Fragmento:

====================

Puedes emplear el sistema de percusion que golpea mientras la broca esta girando, o bien utilizar otros taladros que solo actuan como percutores y no giran.


----------



## DOSMETROS (May 11, 2010)

Creo que un solenoide largo ( 40 cm.) de corriente contínua impulsando una masa importante sería efectivo.

La imagen va en parte en serio , en parte no .









Saludos !


----------



## fernandob (May 11, 2010)

hola , yo de curioso nomas, por que no creo poder aportar nada, pero:
piden "golpear" a la estructura.
es asi ?? o es en sentido figurado ??

por que al golpear la dañan .

al principio pense yo al leer esto de hacer vibrar una estructira a una freciencia, como si fuese una onda......me parecia loco .
y luego pense que a veces cuando viajo en el colectivo (bus) veo vibrar a todo el (pasamanos, caños , etc) a una frecuencia rapida.

no es similar y quizas mas viable en vez de golpear el *adosar *de algun modo el motor o el mecanismo que genere la vibracion.??

o no se logra el mismo objetivo ??


----------



## fj87 (May 15, 2010)

fernandob, la opción de adosar algo a la estructura tipo motor o mecanismo genera una vibración en una frecuencia determinada, por lo que habria que realizar un barrido frecuencial, que en mi caso, dadas las limitaciones no puedo realizar. El hecho de "golpear" a la estructura genera algo así como un escalón al sistema (la estructura) que activa los diferente modos de vibración de la misma.

====================

Material proporcionado:
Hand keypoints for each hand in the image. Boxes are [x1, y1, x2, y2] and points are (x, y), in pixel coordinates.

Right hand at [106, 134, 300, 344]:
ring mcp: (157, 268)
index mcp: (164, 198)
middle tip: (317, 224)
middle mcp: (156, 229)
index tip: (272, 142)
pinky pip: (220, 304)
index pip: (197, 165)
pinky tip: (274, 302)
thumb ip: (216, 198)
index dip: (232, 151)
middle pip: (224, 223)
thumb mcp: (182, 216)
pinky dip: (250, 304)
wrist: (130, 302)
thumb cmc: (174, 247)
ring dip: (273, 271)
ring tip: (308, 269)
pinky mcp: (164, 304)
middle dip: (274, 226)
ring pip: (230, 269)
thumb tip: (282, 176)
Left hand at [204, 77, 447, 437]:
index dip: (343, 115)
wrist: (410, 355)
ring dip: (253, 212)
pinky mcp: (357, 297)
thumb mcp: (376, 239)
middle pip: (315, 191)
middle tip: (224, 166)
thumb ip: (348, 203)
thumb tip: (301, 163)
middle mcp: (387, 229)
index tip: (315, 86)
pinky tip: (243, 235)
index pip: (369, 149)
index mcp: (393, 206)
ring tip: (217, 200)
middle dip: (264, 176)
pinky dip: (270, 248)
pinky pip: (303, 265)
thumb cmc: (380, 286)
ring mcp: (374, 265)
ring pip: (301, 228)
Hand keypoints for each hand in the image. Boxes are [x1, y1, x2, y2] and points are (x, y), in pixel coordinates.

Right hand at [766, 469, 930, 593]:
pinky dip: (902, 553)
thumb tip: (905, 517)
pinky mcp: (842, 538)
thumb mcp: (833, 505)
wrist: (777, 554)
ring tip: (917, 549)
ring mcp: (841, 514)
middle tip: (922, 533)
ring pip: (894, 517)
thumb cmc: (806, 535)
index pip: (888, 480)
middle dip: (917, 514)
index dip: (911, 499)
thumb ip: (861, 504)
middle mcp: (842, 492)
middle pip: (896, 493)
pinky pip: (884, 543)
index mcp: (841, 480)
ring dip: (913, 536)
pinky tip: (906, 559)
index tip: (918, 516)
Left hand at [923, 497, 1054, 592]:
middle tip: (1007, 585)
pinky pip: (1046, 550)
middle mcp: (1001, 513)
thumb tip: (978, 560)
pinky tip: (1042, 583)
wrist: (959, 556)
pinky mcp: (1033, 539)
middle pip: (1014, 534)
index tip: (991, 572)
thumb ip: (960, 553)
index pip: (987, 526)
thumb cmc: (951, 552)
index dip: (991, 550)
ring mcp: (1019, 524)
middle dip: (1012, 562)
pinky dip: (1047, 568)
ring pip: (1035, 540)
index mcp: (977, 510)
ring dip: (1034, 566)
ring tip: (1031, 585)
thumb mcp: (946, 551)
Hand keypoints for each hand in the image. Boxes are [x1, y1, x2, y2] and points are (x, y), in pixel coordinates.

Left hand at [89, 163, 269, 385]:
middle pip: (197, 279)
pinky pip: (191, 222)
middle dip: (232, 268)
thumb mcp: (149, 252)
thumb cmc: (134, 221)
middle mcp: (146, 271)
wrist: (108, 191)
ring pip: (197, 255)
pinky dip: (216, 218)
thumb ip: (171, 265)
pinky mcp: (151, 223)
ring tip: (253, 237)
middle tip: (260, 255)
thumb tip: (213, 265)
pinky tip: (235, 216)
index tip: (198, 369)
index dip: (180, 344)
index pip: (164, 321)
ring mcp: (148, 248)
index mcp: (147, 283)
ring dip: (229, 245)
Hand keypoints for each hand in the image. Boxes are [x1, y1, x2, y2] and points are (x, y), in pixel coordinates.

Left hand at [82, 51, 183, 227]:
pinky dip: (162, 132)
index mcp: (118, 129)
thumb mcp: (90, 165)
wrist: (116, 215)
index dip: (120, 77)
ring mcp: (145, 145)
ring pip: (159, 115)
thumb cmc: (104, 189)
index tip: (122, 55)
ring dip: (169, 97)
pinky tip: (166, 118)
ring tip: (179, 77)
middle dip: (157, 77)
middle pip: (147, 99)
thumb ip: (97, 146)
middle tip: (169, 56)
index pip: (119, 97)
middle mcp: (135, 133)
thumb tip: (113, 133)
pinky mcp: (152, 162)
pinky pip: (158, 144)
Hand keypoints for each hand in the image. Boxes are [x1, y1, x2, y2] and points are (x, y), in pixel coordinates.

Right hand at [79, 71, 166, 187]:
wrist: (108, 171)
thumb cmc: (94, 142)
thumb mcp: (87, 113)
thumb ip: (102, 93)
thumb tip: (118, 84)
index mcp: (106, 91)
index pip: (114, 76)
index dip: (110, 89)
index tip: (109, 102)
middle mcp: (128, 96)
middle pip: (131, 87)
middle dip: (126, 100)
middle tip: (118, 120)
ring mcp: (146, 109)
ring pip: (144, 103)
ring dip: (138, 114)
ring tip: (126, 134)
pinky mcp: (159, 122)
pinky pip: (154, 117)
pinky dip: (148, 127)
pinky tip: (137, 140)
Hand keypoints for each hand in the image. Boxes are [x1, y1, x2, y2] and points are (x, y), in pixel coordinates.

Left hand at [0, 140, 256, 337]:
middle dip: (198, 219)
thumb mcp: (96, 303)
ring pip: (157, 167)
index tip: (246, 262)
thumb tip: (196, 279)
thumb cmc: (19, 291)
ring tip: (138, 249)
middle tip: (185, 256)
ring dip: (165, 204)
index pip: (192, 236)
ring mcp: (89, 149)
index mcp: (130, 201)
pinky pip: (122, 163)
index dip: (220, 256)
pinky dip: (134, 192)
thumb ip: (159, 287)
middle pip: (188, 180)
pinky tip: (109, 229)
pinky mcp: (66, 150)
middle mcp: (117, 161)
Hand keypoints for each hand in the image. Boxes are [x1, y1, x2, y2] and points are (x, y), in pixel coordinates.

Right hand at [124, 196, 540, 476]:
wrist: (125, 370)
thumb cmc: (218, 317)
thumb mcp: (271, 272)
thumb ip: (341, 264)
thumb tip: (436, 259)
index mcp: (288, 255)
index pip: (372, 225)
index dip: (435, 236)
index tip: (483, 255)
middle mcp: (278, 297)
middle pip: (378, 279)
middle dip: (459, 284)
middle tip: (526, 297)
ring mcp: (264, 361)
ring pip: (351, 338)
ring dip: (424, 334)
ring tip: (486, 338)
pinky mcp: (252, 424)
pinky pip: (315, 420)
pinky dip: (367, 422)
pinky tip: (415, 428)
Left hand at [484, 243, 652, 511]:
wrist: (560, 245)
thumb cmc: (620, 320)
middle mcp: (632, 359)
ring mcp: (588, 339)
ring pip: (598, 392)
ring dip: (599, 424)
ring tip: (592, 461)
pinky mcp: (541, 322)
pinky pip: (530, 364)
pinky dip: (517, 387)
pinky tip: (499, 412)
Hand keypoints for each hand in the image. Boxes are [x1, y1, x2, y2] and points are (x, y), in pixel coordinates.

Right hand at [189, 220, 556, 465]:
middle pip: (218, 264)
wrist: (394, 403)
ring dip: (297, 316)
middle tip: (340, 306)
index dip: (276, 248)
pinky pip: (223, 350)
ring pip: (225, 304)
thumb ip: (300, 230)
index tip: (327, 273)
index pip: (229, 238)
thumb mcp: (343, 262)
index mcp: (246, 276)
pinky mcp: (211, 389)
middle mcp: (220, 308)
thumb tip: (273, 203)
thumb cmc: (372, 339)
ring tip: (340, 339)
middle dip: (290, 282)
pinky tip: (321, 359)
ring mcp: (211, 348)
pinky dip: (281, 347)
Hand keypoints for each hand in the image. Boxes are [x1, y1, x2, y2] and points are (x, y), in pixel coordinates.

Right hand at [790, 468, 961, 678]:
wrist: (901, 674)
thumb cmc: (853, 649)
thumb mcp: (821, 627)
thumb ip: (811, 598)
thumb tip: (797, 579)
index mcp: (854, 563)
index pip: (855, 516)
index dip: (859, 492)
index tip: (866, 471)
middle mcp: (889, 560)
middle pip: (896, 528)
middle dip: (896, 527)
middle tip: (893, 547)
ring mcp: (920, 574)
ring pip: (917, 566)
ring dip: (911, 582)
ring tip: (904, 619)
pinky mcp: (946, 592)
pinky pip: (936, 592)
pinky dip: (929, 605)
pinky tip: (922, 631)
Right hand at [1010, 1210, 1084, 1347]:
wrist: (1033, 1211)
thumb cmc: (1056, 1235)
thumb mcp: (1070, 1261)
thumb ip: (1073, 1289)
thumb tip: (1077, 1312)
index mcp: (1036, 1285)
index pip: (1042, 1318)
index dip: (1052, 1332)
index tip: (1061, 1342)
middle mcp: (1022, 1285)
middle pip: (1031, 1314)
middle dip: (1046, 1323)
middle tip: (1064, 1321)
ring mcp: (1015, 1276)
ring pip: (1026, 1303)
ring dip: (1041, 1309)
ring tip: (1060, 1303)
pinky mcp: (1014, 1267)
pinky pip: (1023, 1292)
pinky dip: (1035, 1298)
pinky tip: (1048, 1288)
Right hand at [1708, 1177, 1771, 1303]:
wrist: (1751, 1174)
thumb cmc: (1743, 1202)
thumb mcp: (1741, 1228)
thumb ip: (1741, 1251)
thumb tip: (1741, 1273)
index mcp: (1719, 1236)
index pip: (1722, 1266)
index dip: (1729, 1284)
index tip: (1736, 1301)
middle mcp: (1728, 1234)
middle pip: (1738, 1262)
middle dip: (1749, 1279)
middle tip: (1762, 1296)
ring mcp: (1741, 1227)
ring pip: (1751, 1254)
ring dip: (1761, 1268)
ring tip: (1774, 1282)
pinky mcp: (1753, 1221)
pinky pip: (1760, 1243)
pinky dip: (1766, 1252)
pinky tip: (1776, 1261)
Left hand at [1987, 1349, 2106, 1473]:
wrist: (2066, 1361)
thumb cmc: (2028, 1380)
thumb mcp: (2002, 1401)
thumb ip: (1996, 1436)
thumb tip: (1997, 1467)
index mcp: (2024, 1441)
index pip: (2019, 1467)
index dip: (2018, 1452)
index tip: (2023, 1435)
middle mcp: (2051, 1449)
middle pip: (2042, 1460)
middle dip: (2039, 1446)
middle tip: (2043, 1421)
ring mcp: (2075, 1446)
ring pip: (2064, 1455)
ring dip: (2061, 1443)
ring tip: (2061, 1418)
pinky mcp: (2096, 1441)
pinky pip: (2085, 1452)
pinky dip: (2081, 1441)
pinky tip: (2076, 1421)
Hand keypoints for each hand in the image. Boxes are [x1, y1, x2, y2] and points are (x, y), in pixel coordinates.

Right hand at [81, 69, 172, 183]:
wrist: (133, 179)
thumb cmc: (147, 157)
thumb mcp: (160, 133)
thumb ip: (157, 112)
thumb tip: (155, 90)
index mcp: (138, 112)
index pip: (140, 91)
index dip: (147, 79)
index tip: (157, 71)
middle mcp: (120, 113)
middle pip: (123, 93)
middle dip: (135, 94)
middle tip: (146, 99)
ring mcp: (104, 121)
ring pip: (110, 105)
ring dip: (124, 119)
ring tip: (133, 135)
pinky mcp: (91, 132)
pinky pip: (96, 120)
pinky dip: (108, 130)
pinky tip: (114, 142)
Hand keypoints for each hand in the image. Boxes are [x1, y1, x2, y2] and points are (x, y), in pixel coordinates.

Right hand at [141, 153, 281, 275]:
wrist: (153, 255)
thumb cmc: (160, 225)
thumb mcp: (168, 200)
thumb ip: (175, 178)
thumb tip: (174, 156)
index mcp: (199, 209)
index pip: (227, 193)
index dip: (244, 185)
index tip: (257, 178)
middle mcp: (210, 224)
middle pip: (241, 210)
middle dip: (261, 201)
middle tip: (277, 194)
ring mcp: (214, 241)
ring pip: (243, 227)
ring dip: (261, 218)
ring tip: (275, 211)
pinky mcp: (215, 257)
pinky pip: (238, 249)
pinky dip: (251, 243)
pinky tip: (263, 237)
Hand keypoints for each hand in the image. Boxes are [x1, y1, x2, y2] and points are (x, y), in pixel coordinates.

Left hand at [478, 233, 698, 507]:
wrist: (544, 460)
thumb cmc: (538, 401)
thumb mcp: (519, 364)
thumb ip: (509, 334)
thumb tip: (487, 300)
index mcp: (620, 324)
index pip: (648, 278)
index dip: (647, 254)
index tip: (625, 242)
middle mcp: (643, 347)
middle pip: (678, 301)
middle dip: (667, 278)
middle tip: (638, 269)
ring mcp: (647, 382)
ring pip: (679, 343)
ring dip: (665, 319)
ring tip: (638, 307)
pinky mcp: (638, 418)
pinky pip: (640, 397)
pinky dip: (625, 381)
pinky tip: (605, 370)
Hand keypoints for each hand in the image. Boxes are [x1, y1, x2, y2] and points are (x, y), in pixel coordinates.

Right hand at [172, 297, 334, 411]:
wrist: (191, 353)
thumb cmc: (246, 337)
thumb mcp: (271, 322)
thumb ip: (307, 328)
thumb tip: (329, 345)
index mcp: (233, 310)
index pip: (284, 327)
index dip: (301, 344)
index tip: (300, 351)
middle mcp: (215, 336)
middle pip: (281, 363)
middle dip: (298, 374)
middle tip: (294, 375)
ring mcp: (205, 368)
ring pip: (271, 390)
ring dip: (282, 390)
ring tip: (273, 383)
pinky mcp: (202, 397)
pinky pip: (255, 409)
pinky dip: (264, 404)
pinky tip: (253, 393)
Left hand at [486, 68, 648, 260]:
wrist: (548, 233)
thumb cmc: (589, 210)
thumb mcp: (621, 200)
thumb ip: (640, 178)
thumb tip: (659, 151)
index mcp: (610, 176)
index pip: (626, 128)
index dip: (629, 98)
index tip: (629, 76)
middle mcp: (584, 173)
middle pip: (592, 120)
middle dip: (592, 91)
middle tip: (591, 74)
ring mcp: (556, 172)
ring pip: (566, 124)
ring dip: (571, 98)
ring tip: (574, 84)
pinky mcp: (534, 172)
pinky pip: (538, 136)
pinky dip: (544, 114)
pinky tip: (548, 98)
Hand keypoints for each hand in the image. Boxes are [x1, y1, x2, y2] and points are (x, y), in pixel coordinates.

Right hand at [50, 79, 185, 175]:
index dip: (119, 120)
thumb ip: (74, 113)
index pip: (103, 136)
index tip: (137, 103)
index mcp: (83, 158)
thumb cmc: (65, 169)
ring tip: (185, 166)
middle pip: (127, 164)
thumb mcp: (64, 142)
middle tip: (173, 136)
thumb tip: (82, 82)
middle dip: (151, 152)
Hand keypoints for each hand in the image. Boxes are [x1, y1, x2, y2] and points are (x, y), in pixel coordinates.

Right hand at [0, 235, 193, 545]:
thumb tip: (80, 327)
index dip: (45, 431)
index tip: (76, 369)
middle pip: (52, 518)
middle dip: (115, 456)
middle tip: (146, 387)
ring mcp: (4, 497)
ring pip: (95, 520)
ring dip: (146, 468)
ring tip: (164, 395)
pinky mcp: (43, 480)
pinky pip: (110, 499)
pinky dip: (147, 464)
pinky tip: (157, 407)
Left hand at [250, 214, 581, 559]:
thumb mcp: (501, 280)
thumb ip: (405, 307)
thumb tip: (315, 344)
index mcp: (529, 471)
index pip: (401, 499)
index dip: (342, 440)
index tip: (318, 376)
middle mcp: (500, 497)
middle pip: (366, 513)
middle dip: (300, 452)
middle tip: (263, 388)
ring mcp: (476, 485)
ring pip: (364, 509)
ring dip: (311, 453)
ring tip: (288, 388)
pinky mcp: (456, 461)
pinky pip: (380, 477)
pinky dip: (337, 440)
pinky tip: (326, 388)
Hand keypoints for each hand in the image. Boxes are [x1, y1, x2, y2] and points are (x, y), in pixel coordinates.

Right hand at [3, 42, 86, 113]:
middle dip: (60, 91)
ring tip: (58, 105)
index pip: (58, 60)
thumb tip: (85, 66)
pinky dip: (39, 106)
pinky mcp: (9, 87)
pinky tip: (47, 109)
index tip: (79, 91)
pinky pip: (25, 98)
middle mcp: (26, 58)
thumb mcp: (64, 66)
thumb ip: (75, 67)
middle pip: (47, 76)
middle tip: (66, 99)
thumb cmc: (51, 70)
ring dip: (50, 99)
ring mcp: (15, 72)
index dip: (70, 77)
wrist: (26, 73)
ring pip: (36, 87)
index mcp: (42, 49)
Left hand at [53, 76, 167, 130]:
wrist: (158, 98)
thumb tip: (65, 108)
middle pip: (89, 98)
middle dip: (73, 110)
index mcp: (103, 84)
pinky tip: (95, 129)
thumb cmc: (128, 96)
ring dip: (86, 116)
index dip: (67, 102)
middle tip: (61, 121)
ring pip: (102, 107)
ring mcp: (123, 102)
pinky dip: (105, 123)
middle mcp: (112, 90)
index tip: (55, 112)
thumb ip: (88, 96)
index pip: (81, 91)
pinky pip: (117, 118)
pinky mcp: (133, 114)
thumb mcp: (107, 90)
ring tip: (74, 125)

====================

Tarea 1:
Transcriba el fragmento sobre la excitación de vibraciones en una estructura, comenzando en "## fernandob (May" y terminando en "golpear la dañan .".
Tarea 2:
Responda, con base en el fragmento sobre la excitación de vibraciones en una estructura, las siguientes preguntas:
(a) ¿Qué longitud de solenoide propone DOSMETROS?
(b) ¿En qué vehículo observa fernandob que vibran los pasamanos y los caños?
(c) Según fj87, ¿qué activa el hecho de golpear la estructura?
Tarea 3:
Prosiga el fragmento sobre la excitación de vibraciones en una estructura a partir de su última oración.

Respuesta 1:
## fernandob (May 11, 2010)

hola , yo de curioso nomas, por que no creo poder aportar nada, pero:
piden "golpear" a la estructura.
es asi ?? o es en sentido figurado ??

por que al golpear la dañan .

Respuesta 2:
(a) Un solenoide largo de 40 cm.
(b) En el colectivo (bus).
(c) Los diferentes modos de vibración de la estructura.

Respuesta 3:
He elaborado una "solución" temporal a falta de aumentar la carga del impacto. He empleado un solenoide que al actuar sobre él, comprime un resorte y al cortar la alimentación se produce el impacto.


----------



## golumx (May 22, 2010)

Si lo que quieres es controlar la vibracion la opcion mas simple y barata  es un taladro-percutor con velocidad variable que controlas desde el ordenador, para tener un control total tendrias que tener una IMU (o varias) para monitorizar la vibracion de la estructura y con un par de encoders controlar y monitorizar la velocidad de giro del motor y la frecuencia de percusion. Si lo haces con solenoides busca en doctor google Coil-gun y cañon de Gauss, pero creo que el consumo seria mucho mas elevado, ademas de costoso ya que tendrias que tener una etapa de condensadores de gran capacidad y voltaje, con una gran etapa para  cargar estos condensadores tan rapido como sea la frecuencia de disparo, pero tiene la ventaja de que controlando la capacidad de carga de estos cebadores tambien controlas la catidad de energia comunicada a la estructura pero el sistema se complicaria bastante.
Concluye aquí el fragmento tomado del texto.